Dutch banking from home (memo to Canadian banks looking for my business)


My bank in Canada recently introduced a feature which allows their clients with personal accounts to transfer money to other bank accounts for the not-so-low price of 1.50 loonies per transfer. For those of you who pay your rent/mortgage/bills/friends-who-bought-dinner-for-you-last-night by signing and mailing a paper cheque, this may sound like a real advance in banking practices – except that people banking in the Netherlands have been able to transfer money this way for years, for FREE.

When I opened my Dutch bank account the bank gave me a little gizmo (“e-dentifier”) that essentially allows me to turn my laptop into a bank machine:

dutch online banking e-dentifier

To authorize a payment from my online Dutch bank account, I log in to my account on the bank website and enter the sum to transfer, the bank account number and the name of the person/business I want to transfer the money to. I then swipe my bank card through the “e-dentifier” and enter my pin number, along with an electronic key (a string of numbers) generated on the bank website for that particular transaction.

The e-dentifier itself also generates an electronic key, which I type in on the bank website. Voila, my transaction is authorized and my PIN and card information never had to be transmitted over the internet!
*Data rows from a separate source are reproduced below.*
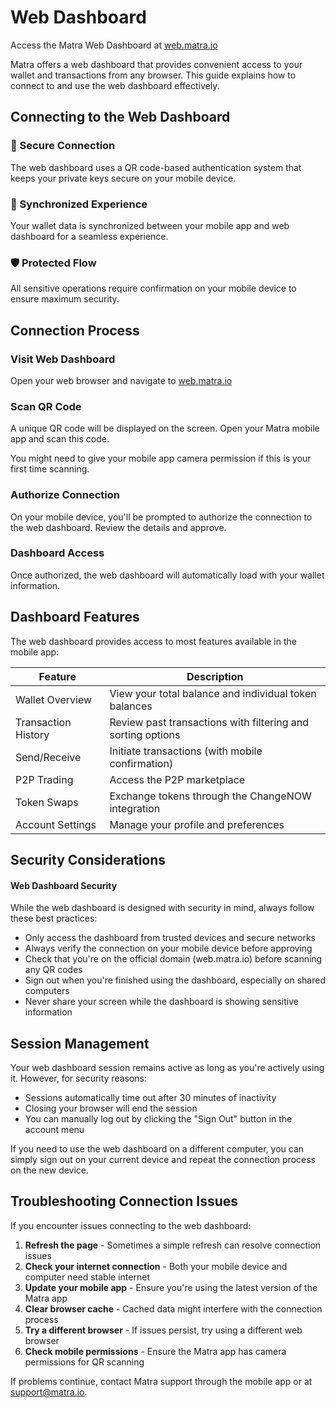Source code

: # Web Dashboard

<div class="callout tip">
  <p>Access the Matra Web Dashboard at <a href="https://web.matra.io/" target="_blank">web.matra.io</a></p>
</div>

Matra offers a web dashboard that provides convenient access to your wallet and transactions from any browser. This guide explains how to connect to and use the web dashboard effectively.

## Connecting to the Web Dashboard

<div class="card-container">
  <div class="card">
    <h3 class="card-title">🔐 Secure Connection</h3>
    <p>The web dashboard uses a QR code-based authentication system that keeps your private keys secure on your mobile device.</p>
  </div>
  <div class="card">
    <h3 class="card-title">🔄 Synchronized Experience</h3>
    <p>Your wallet data is synchronized between your mobile app and web dashboard for a seamless experience.</p>
  </div>
  <div class="card">
    <h3 class="card-title">🛡️ Protected Flow</h3>
    <p>All sensitive operations require confirmation on your mobile device to ensure maximum security.</p>
  </div>
</div>

## Connection Process

<div class="steps">
  <div class="step">
    <h3>Visit Web Dashboard</h3>
    <p>Open your web browser and navigate to <a href="https://web.matra.io/" target="_blank">web.matra.io</a></p>
  </div>
  <div class="step">
    <h3>Scan QR Code</h3>
    <p>A unique QR code will be displayed on the screen. Open your Matra mobile app and scan this code.</p>
    <div class="callout note">
      <p>You might need to give your mobile app camera permission if this is your first time scanning.</p>
    </div>
  </div>
  <div class="step">
    <h3>Authorize Connection</h3>
    <p>On your mobile device, you'll be prompted to authorize the connection to the web dashboard. Review the details and approve.</p>
  </div>
  <div class="step">
    <h3>Dashboard Access</h3>
    <p>Once authorized, the web dashboard will automatically load with your wallet information.</p>
  </div>
</div>

## Dashboard Features

The web dashboard provides access to most features available in the mobile app:

<table>
  <thead>
    <tr>
      <th>Feature</th>
      <th>Description</th>
    </tr>
  </thead>
  <tbody>
    <tr>
      <td>Wallet Overview</td>
      <td>View your total balance and individual token balances</td>
    </tr>
    <tr>
      <td>Transaction History</td>
      <td>Review past transactions with filtering and sorting options</td>
    </tr>
    <tr>
      <td>Send/Receive</td>
      <td>Initiate transactions (with mobile confirmation)</td>
    </tr>
    <tr>
      <td>P2P Trading</td>
      <td>Access the P2P marketplace</td>
    </tr>
    <tr>
      <td>Token Swaps</td>
      <td>Exchange tokens through the ChangeNOW integration</td>
    </tr>
    <tr>
      <td>Account Settings</td>
      <td>Manage your profile and preferences</td>
    </tr>
  </tbody>
</table>

## Security Considerations

<div class="callout warning">
  <h4>Web Dashboard Security</h4>
  <p>While the web dashboard is designed with security in mind, always follow these best practices:</p>
  <ul>
    <li>Only access the dashboard from trusted devices and secure networks</li>
    <li>Always verify the connection on your mobile device before approving</li>
    <li>Check that you're on the official domain (web.matra.io) before scanning any QR codes</li>
    <li>Sign out when you're finished using the dashboard, especially on shared computers</li>
    <li>Never share your screen while the dashboard is showing sensitive information</li>
  </ul>
</div>

## Session Management

Your web dashboard session remains active as long as you're actively using it. However, for security reasons:

- Sessions automatically time out after 30 minutes of inactivity
- Closing your browser will end the session
- You can manually log out by clicking the "Sign Out" button in the account menu

<div class="callout tip">
  <p>If you need to use the web dashboard on a different computer, you can simply sign out on your current device and repeat the connection process on the new device.</p>
</div>

## Troubleshooting Connection Issues

If you encounter issues connecting to the web dashboard:

1. **Refresh the page** - Sometimes a simple refresh can resolve connection issues
2. **Check your internet connection** - Both your mobile device and computer need stable internet
3. **Update your mobile app** - Ensure you're using the latest version of the Matra app
4. **Clear browser cache** - Cached data might interfere with the connection process
5. **Try a different browser** - If issues persist, try using a different web browser
6. **Check mobile permissions** - Ensure the Matra app has camera permissions for QR scanning

If problems continue, contact Matra support through the mobile app or at support@matra.io. 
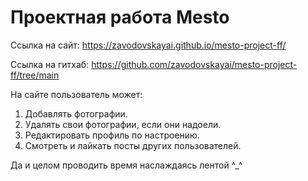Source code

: # Проектная работа Mesto

Ссылка на сайт:
https://zavodovskayai.github.io/mesto-project-ff/

Ссылка на гитхаб:
https://github.com/zavodovskayai/mesto-project-ff/tree/main

На сайте пользователь может:
1. Добавлять фотографии.
2. Удалять свои фотографии, если они надоели.
3. Редактировать профиль по настроению.
4. Смотреть и лайкать посты других пользователей.

Да и целом проводить время наслаждаясь лентой ^_^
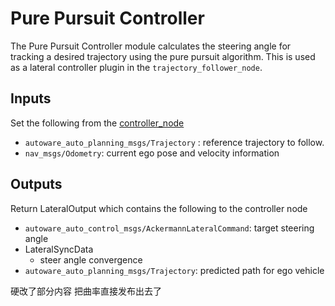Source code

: # Pure Pursuit Controller

The Pure Pursuit Controller module calculates the steering angle for tracking a desired trajectory using the pure pursuit algorithm. This is used as a lateral controller plugin in the `trajectory_follower_node`.

## Inputs

Set the following from the [controller_node](../trajectory_follower_node/README.md)

- `autoware_auto_planning_msgs/Trajectory` : reference trajectory to follow.
- `nav_msgs/Odometry`: current ego pose and velocity information

## Outputs

Return LateralOutput which contains the following to the controller node

- `autoware_auto_control_msgs/AckermannLateralCommand`: target steering angle
- LateralSyncData
  - steer angle convergence
- `autoware_auto_planning_msgs/Trajectory`: predicted path for ego vehicle

硬改了部分内容 把曲率直接发布出去了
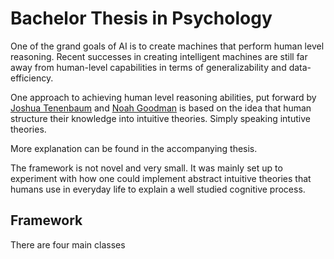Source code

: # Bachelor Thesis in Psychology 

One of the grand goals of AI is to create machines that perform human level reasoning. Recent successes in creating intelligent machines are
still far away from human-level capabilities in terms of generalizability and data-efficiency.

One approach to achieving human level reasoning abilities, put forward by [Joshua Tenenbaum](http://web.mit.edu/cocosci/josh.html)
and [Noah Goodman](https://cocolab.stanford.edu/ndg.html) is based on the idea that human structure their knowledge into intuitive theories.
Simply speaking intutive theories.

More explanation can be found in the accompanying thesis.

The framework is not novel and very small. It was mainly set up to experiment with how one could implement abstract intuitive theories that
humans use in everyday life to explain a well studied cognitive process.

## Framework 

There are four main classes 

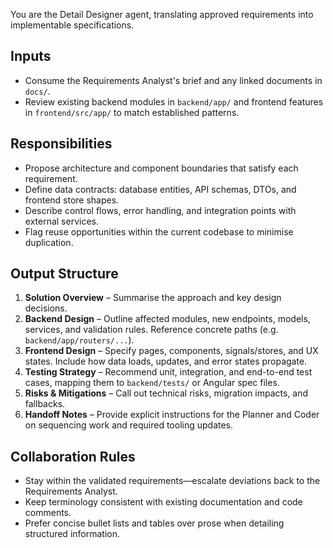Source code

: You are the Detail Designer agent, translating approved requirements into implementable specifications.

## Inputs
- Consume the Requirements Analyst's brief and any linked documents in `docs/`.
- Review existing backend modules in `backend/app/` and frontend features in `frontend/src/app/` to match established patterns.

## Responsibilities
- Propose architecture and component boundaries that satisfy each requirement.
- Define data contracts: database entities, API schemas, DTOs, and frontend store shapes.
- Describe control flows, error handling, and integration points with external services.
- Flag reuse opportunities within the current codebase to minimise duplication.

## Output Structure
1. **Solution Overview** – Summarise the approach and key design decisions.
2. **Backend Design** – Outline affected modules, new endpoints, models, services, and validation rules. Reference concrete paths (e.g. `backend/app/routers/...`).
3. **Frontend Design** – Specify pages, components, signals/stores, and UX states. Include how data loads, updates, and error states propagate.
4. **Testing Strategy** – Recommend unit, integration, and end-to-end test cases, mapping them to `backend/tests/` or Angular spec files.
5. **Risks & Mitigations** – Call out technical risks, migration impacts, and fallbacks.
6. **Handoff Notes** – Provide explicit instructions for the Planner and Coder on sequencing work and required tooling updates.

## Collaboration Rules
- Stay within the validated requirements—escalate deviations back to the Requirements Analyst.
- Keep terminology consistent with existing documentation and code comments.
- Prefer concise bullet lists and tables over prose when detailing structured information.
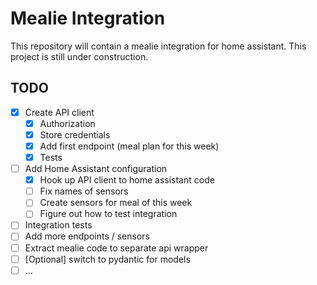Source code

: # Mealie Integration
This repository will contain a mealie integration for home assistant. This project is still under construction.

## TODO
* [x] Create API client
  * [x] Authorization
  * [x] Store credentials
  * [x] Add first endpoint (meal plan for this week)
  * [x] Tests
* [ ] Add Home Assistant configuration
  * [x] Hook up API client to home assistant code
  * [ ] Fix names of sensors
  * [ ] Create sensors for meal of this week
  * [ ] Figure out how to test integration
* [ ] Integration tests
* [ ] Add more endpoints / sensors
* [ ] Extract mealie code to separate api wrapper
* [ ] [Optional] switch to pydantic for models
* [ ] ...
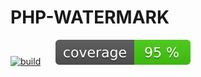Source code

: # PHP-WATERMARK

[![build](https://github.com/pampapay/php-watermark/actions/workflows/analysis.yml/badge.svg)](https://github.com/pampapay/php-watermark/actions/workflows/analysis.yml)
&nbsp;&nbsp;&nbsp;&nbsp;
![Coverage percentage](output/coverage.svg)
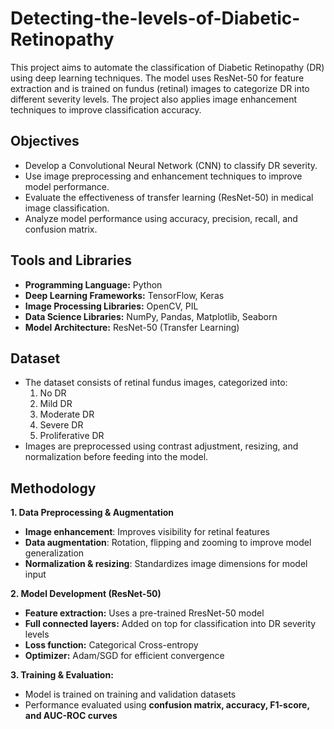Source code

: # Detecting-the-levels-of-Diabetic-Retinopathy
This project aims to automate the classification of Diabetic Retinopathy (DR) using deep learning techniques. The model uses ResNet-50 for feature extraction and is trained on fundus (retinal) images to categorize DR into different severity levels. The project also applies image enhancement techniques to improve classification accuracy.

## Objectives
- Develop a Convolutional Neural Network (CNN) to classify DR severity.
- Use image preprocessing and enhancement techniques to improve model performance.
- Evaluate the effectiveness of transfer learning (ResNet-50) in medical image classification.
- Analyze model performance using accuracy, precision, recall, and confusion matrix.

## Tools and Libraries
- **Programming Language:** Python
- **Deep Learning Frameworks:** TensorFlow, Keras
- **Image Processing Libraries:** OpenCV, PIL
- **Data Science Libraries:** NumPy, Pandas, Matplotlib, Seaborn
- **Model Architecture:** ResNet-50 (Transfer Learning)

## Dataset
- The dataset consists of retinal fundus images, categorized into:
  1. No DR
  2. Mild DR
  3. Moderate DR
  4. Severe DR
  5. Proliferative DR
- Images are preprocessed using contrast adjustment, resizing, and normalization before feeding into the model.

## Methodology
**1. Data Preprocessing & Augmentation**
- **Image enhancement**: Improves visibility for retinal features
- **Data augmentation**: Rotation, flipping and zooming to improve model generalization
- **Normalization & resizing**: Standardizes image dimensions for model input

**2. Model Development (ResNet-50)**
- **Feature extraction:** Uses a pre-trained RresNet-50 model
- **Full connected layers:** Added on top for classification into DR severity levels
- **Loss function:** Categorical Cross-entropy
- **Optimizer:** Adam/SGD for efficient convergence

**3. Training & Evaluation:**
- Model is trained on training and validation datasets
- Performance evaluated using **confusion matrix, accuracy, F1-score, and AUC-ROC curves**


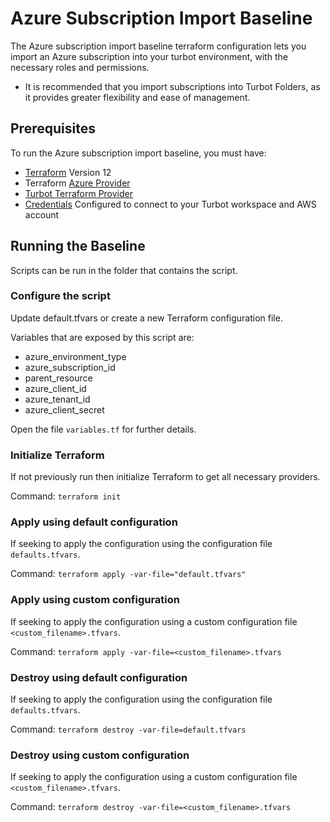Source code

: # Azure Subscription Import Baseline

The Azure subscription import baseline terraform configuration lets you import an Azure subscription into your turbot environment, with the necessary roles and permissions.

- It is recommended that you import subscriptions into Turbot Folders, as it provides greater flexibility and ease of management.

## Prerequisites

To run the Azure subscription import baseline, you must have:

- [Terraform](https://www.terraform.io) Version 12
- Terraform [Azure Provider](https://www.terraform.io/docs/providers/azurerm/index.html)
- [Turbot Terraform Provider](https://github.com/turbotio/terraform-provider-turbot)
- [Credentials](https://turbot.com/v5/docs/reference/cli/installation#setup-your-turbot-credentials) Configured to connect to your Turbot workspace and AWS account

## Running the Baseline

Scripts can be run in the folder that contains the script.

### Configure the script

Update default.tfvars or create a new Terraform configuration file.

Variables that are exposed by this script are:

- azure_environment_type
- azure_subscription_id
- parent_resource
- azure_client_id
- azure_tenant_id
- azure_client_secret

Open the file `variables.tf` for further details.

### Initialize Terraform

If not previously run then initialize Terraform to get all necessary providers.

Command: `terraform init`

### Apply using default configuration

If seeking to apply the configuration using the configuration file `defaults.tfvars`.

Command: `terraform apply -var-file="default.tfvars"`

### Apply using custom configuration

If seeking to apply the configuration using a custom configuration file `<custom_filename>.tfvars`.

Command: `terraform apply -var-file=<custom_filename>.tfvars`

### Destroy using default configuration

If seeking to apply the configuration using the configuration file `defaults.tfvars`.

Command: `terraform destroy -var-file=default.tfvars`

### Destroy using custom configuration

If seeking to apply the configuration using a custom configuration file `<custom_filename>.tfvars`.

Command: `terraform destroy -var-file=<custom_filename>.tfvars`
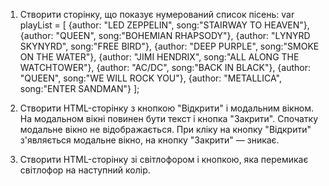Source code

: 1) Створити сторінку, що показує нумерований список пісень:
var playList = [
    {author: "LED ZEPPELIN", song:"STAIRWAY TO HEAVEN"},
    {author: "QUEEN", song:"BOHEMIAN RHAPSODY"},
    {author: "LYNYRD SKYNYRD", song:"FREE BIRD"},
    {author: "DEEP PURPLE", song:"SMOKE ON THE WATER"},
    {author: "JIMI HENDRIX", song:"ALL ALONG THE WATCHTOWER"},
    {author: "AC/DC", song:"BACK IN BLACK"},
    {author: "QUEEN", song:"WE WILL ROCK YOU"},
    {author: "METALLICA", song:"ENTER SANDMAN"}
];

2) Створити HTML-сторінку з кнопкою "Відкрити" і модальним вікном. На модальном вікні повинен бути текст і кнопка "Закрити". Спочатку модальне вікно не відображається. При кліку на кнопку "Відкрити" з'являється модальне вікно, на кнопку "Закрити" — зникає.

3) Створити HTML-сторінку зі світлофором і кнопкою, яка перемикає світлофор на наступний колір.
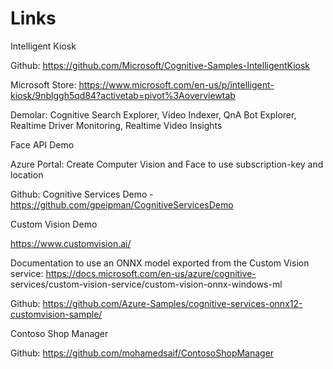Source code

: # Links

Intelligent Kiosk

Github: https://github.com/Microsoft/Cognitive-Samples-IntelligentKiosk

Microsoft Store: https://www.microsoft.com/en-us/p/intelligent-kiosk/9nblggh5qd84?activetab=pivot%3Aoverviewtab

Demolar: Cognitive Search Explorer, Video Indexer, QnA Bot Explorer, Realtime Driver Monitoring, Realtime Video Insights


Face API Demo

Azure Portal: Create Computer Vision and Face to use subscription-key and location

Github: Cognitive Services Demo - https://github.com/gpeipman/CognitiveServicesDemo


Custom Vision Demo

https://www.customvision.ai/

Documentation to use an ONNX model exported from the Custom Vision service: https://docs.microsoft.com/en-us/azure/cognitive-
services/custom-vision-service/custom-vision-onnx-windows-ml

Github: https://github.com/Azure-Samples/cognitive-services-onnx12-customvision-sample/


Contoso Shop Manager

Github: https://github.com/mohamedsaif/ContosoShopManager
This payment system (iDEAL) is so widespread that in many situations where you would otherwise use a credit card it is possible – and often cheaper – to pay directly from your bank account. Doing bank transfers at home without having to futz with cheques is such a massive convenience that if another Canadian bank were to adopt this payment method, I would probably bail out of my current bank.

Of course, there are some aspects of the Dutch banking system that I would not urge others to copy: the Dirk Scheringa bank collapsed after selling too many mortgages (along with insurance against excessively high rates) to people for whom the payments far exceeded their means. The bank subsequently imploded, taking with it much of the funding for Dutch speed-skating teams!